Problem to solve: Repeat the data verbatim, images excluded.

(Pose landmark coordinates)
##########

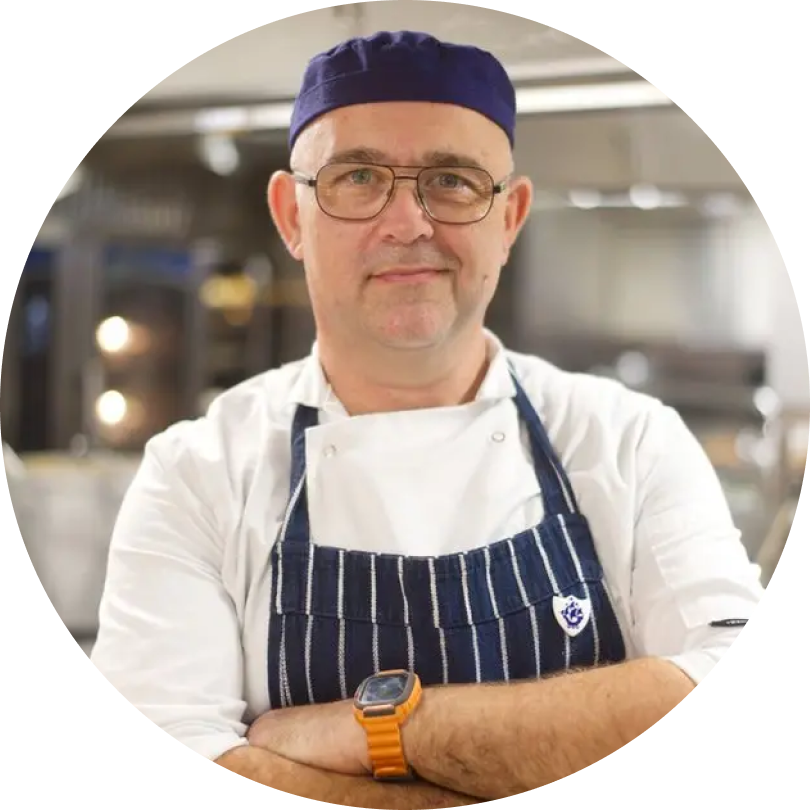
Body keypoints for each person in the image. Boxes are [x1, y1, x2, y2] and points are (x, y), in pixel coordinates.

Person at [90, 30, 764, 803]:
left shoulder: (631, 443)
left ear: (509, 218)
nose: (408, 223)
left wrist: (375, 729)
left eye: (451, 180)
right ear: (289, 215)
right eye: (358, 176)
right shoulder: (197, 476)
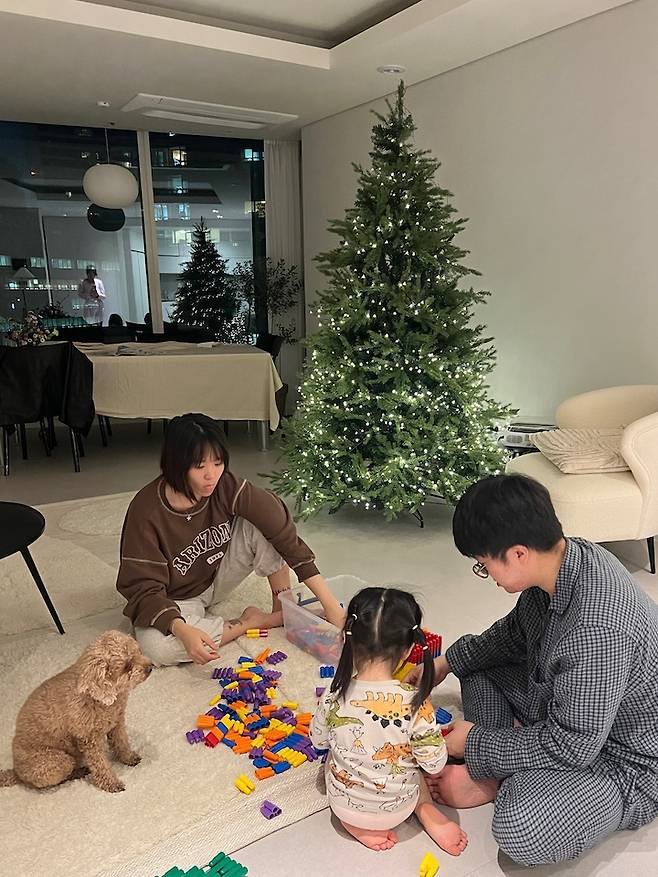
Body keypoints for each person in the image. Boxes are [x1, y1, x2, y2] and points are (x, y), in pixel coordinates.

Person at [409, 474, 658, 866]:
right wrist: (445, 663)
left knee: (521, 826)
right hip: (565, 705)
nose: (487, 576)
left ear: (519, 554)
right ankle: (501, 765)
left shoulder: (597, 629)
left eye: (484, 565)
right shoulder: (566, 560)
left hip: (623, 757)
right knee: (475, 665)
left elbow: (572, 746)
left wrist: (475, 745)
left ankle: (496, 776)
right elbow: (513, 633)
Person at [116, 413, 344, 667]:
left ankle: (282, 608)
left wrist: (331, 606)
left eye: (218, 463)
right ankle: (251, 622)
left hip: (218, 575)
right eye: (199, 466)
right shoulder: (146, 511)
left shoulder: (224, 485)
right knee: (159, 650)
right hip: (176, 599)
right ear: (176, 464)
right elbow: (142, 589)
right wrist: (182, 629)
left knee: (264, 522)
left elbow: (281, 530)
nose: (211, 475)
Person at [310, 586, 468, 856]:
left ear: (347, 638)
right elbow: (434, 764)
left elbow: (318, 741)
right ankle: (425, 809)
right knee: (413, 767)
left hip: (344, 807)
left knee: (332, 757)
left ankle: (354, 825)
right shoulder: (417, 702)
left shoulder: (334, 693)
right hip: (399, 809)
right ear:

##########

Answer section:
Body keypoints for each person in the image. Boxes are [x1, y1, x2, y2] and points are (x, y), in pixel coordinates.

Person at [90, 30, 764, 803]:
left shoulder: (631, 443)
left ear: (509, 218)
nose: (408, 223)
left wrist: (375, 729)
left eye: (451, 180)
right ear: (289, 215)
right eye: (358, 176)
right shoulder: (197, 476)
Body keypoints for each person in the image. Boxes are [x1, y1, x2, y2] and points are (x, y), in pixel coordinates.

Person at [409, 474, 658, 866]:
right wrist: (445, 663)
left knee: (521, 826)
right hip: (565, 705)
nose: (487, 576)
left ear: (519, 554)
right ankle: (501, 765)
left shoulder: (597, 629)
left eye: (484, 565)
right shoulder: (566, 560)
left hip: (623, 757)
right knee: (475, 665)
left elbow: (572, 746)
left wrist: (475, 745)
left ankle: (496, 776)
right elbow: (513, 633)
Person at [116, 413, 344, 667]:
left ankle: (282, 608)
left wrist: (331, 606)
left eye: (218, 463)
right ankle: (251, 622)
left hip: (218, 575)
right eye: (199, 466)
right shoulder: (146, 511)
left shoulder: (224, 485)
right knee: (159, 650)
right hip: (176, 599)
right ear: (176, 464)
right elbow: (142, 589)
right wrist: (182, 629)
left knee: (264, 522)
left elbow: (281, 530)
nose: (211, 475)
Person at [310, 586, 468, 856]:
left ear: (347, 638)
right elbow: (434, 764)
left elbow: (318, 741)
right ankle: (425, 809)
right knee: (413, 767)
left hip: (344, 807)
left knee: (332, 757)
left ankle: (354, 825)
right shoulder: (417, 702)
left shoulder: (334, 693)
right hip: (399, 809)
right ear:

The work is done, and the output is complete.